The geese that lay the golden eggs of digital content are going on a diet. The likelihood of cuts extending into the newsroom is something that Outsell has been commenting on publicly in recent weeks. Newsroom staff tightening coupled with declining print circulation is nothing new. Both have been part of the landscape for a decade as an industry squeezed by changing media habits and Web competitors has retrenched its print-side operations. But something bigger is happening now. Earlier this year, Wall Street began to signal its developing concern that newspaper companies just aren’t meeting the challenge, further depressing share prices and lowering debt ratings.

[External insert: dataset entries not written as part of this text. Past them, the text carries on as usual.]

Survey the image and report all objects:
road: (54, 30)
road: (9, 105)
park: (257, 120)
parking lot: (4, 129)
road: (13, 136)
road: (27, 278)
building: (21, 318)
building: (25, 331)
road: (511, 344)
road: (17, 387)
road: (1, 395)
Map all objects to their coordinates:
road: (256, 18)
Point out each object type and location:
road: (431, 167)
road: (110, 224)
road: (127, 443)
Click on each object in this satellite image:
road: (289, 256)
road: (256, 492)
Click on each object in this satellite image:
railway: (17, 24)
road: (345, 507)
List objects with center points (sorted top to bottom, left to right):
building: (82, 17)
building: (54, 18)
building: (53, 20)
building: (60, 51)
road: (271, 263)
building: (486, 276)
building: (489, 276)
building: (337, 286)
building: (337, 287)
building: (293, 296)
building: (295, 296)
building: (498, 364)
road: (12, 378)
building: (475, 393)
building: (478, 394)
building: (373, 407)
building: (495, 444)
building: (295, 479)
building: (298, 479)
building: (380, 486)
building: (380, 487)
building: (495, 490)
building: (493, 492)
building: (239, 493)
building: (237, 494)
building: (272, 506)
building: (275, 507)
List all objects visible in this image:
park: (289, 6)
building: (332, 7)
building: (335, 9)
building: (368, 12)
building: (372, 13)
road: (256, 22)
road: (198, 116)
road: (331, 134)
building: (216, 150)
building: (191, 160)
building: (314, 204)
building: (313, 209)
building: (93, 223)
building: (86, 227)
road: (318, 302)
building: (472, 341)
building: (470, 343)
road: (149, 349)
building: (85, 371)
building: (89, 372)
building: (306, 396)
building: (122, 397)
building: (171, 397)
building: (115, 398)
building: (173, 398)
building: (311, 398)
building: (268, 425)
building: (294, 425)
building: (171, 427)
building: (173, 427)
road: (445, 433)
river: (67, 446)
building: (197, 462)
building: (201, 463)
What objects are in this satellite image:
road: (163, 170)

Outsell Affiliate Analyst Ken Doctor notes that this week’s cutbacks and layoffs – and how Wall Street greeted them – are of a different magnitude, however. At the New York Times, fully 4 percent of staff will be cut through the middle of next year. Early estimates have the number at 45 positions in the Times newsroom. And cuts are expected at the Times-owned Boston Globe as well. In Philadelphia, it’s more bleeding for a paper that’s suffered numerous cuts over the last several years. The Inquirer, once the crown jewel of Knight Ridder’s Pulitzer-earning papers, will cut about 15 percent of its newsroom staff – about 50 people overall. And the Daily News, long the popular people’s paper of the city with an attitude, will cut 19 percent of newsroom staff, or 25 positions, leaving it at about half its strength of less than two decades ago.
The papers and their readers will all lose much experience, as buyouts precede layoffs. With such dramatic staff reductions, the papers are bound to lose production – news holes are also shrinking. That means less content in the papers and online, and for syndication and distribution.
Content that is never produced can’t even yearn to be free.
Wall Street, which had reacted poorly to Knight Ridder's lower estimates last week, didn’t cheer the news. Though cutbacks often signal executive discipline to the Street, these cutbacks brought out the smell of fear. NYT lost more than 7 percent on the news, and KR and its sister companies, Gannett, Tribune, and McClatchy, all suffered 2-percent-plus daily declines.